# My Miniature Horse Colt



## Di (Jan 29, 2008)

This is Dude. He was having a great run today!


----------



## liz (Oct 5, 2007)

Look at him...he looks beautiful with is mane and tail out behind him! How old is he?

I am seriously thinking of getting a young mini to "fit" in with my goats, but right now with the price of everything I don't know if I could afford to feed a mini thru the winter! Sucks cause right now my field is really growing up and we all know that goats don't graze and a mini horse would have all the pasture it would want!


----------



## Di (Jan 29, 2008)

He's 3 yrs. old. He's registered and is pretty well-bred. We're going to breed him to our 2 mini mares this summer. He's all ready! Prancing around like a real stud muffin. He's so cute. Then, he'll probably be for sale. I don't plan to be a "big-time" horse breeder. He has his own paddock, but he spends quite alot of time with the Cashmere bucks and the Pygora buck. My older Cashmere buck is almost as big as Dude! Dude used to bully him but Bambino got tired of it one day and started pushing him in the chest, his horns are wide enough that Dude's chest area fit right in the center. Bambino pushed him off his feet...I was just getting ready to break them up when Dude gave up...they've been friends ever since.
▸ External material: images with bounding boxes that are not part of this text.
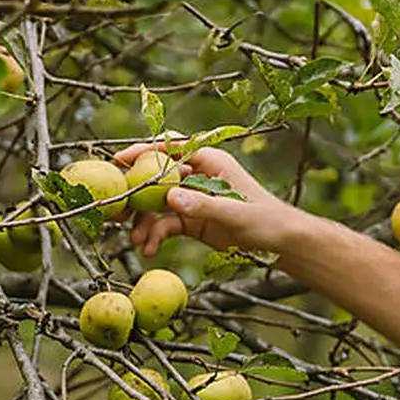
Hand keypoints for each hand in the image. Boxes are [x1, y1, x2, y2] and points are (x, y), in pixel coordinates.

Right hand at [114, 140, 304, 257]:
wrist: (284, 245)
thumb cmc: (269, 221)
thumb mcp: (237, 214)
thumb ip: (204, 205)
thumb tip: (170, 197)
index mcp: (210, 161)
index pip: (169, 149)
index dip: (142, 152)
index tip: (118, 162)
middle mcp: (198, 176)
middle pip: (155, 177)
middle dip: (134, 194)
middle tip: (115, 211)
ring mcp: (193, 199)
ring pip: (156, 204)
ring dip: (143, 222)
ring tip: (136, 242)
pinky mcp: (193, 221)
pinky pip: (166, 224)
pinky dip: (155, 236)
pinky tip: (148, 250)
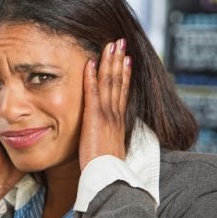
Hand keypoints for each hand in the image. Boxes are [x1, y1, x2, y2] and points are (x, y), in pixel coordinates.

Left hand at [79, 38, 131, 170]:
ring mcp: (106, 114)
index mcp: (118, 119)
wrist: (107, 176)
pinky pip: (92, 93)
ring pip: (109, 82)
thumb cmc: (105, 166)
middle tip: (120, 41)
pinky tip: (90, 62)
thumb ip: (109, 135)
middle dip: (119, 60)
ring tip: (111, 45)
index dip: (124, 73)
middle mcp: (115, 113)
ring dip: (109, 62)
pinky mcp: (95, 117)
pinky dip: (92, 76)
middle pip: (119, 81)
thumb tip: (107, 133)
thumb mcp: (110, 146)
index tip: (126, 58)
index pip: (122, 91)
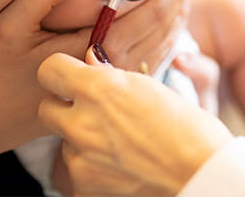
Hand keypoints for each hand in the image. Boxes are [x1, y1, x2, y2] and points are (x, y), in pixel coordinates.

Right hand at [0, 0, 192, 160]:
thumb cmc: (2, 68)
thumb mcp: (9, 28)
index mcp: (93, 52)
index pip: (142, 19)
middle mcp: (110, 69)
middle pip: (158, 33)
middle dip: (177, 3)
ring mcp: (114, 82)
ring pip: (160, 50)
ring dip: (176, 21)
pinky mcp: (111, 88)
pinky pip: (151, 64)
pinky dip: (168, 42)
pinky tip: (173, 26)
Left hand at [38, 51, 232, 196]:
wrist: (199, 171)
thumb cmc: (185, 126)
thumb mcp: (148, 87)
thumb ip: (110, 75)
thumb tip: (89, 61)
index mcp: (99, 88)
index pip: (48, 69)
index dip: (60, 71)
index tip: (72, 75)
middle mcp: (82, 123)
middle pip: (46, 108)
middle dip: (65, 106)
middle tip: (93, 110)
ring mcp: (80, 159)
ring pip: (63, 140)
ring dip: (81, 138)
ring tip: (119, 140)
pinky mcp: (82, 186)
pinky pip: (76, 168)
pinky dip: (92, 165)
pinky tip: (121, 161)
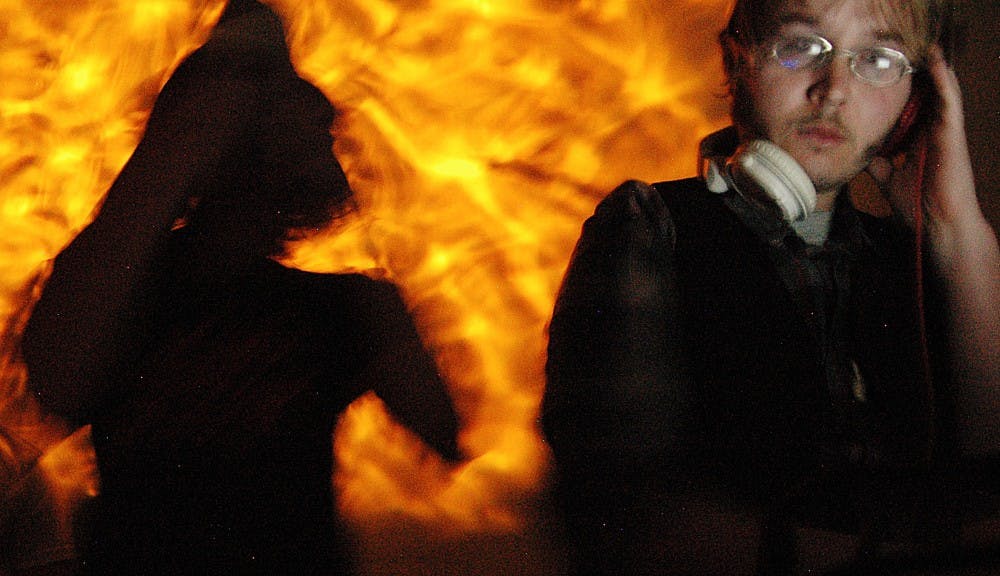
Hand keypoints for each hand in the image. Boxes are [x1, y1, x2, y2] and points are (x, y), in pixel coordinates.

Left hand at [866, 45, 978, 230]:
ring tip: (928, 48)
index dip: (903, 93)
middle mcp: (934, 134)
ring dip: (935, 70)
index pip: (911, 111)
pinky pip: (950, 101)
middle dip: (919, 77)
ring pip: (942, 93)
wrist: (936, 225)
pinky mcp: (953, 134)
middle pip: (927, 98)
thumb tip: (861, 153)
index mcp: (920, 143)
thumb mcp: (887, 179)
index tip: (889, 75)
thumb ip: (878, 164)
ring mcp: (945, 133)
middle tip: (906, 54)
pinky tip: (938, 63)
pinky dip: (945, 81)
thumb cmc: (917, 205)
It's pretty funny, they still play the game sometimes (I wish I could get a picture of it), the other two just stand back and watch, but they want none of it. I put Dude in his paddock every night, Bambino waits right by the gate (if it's not raining), till morning when he comes out to "play"!


----------



## enjoytheride (Oct 5, 2007)

it's so much fun to watch a horse run- they so enjoy it. He a real beauty.


----------



## goathappy (Oct 5, 2007)

He is handsome!!


----------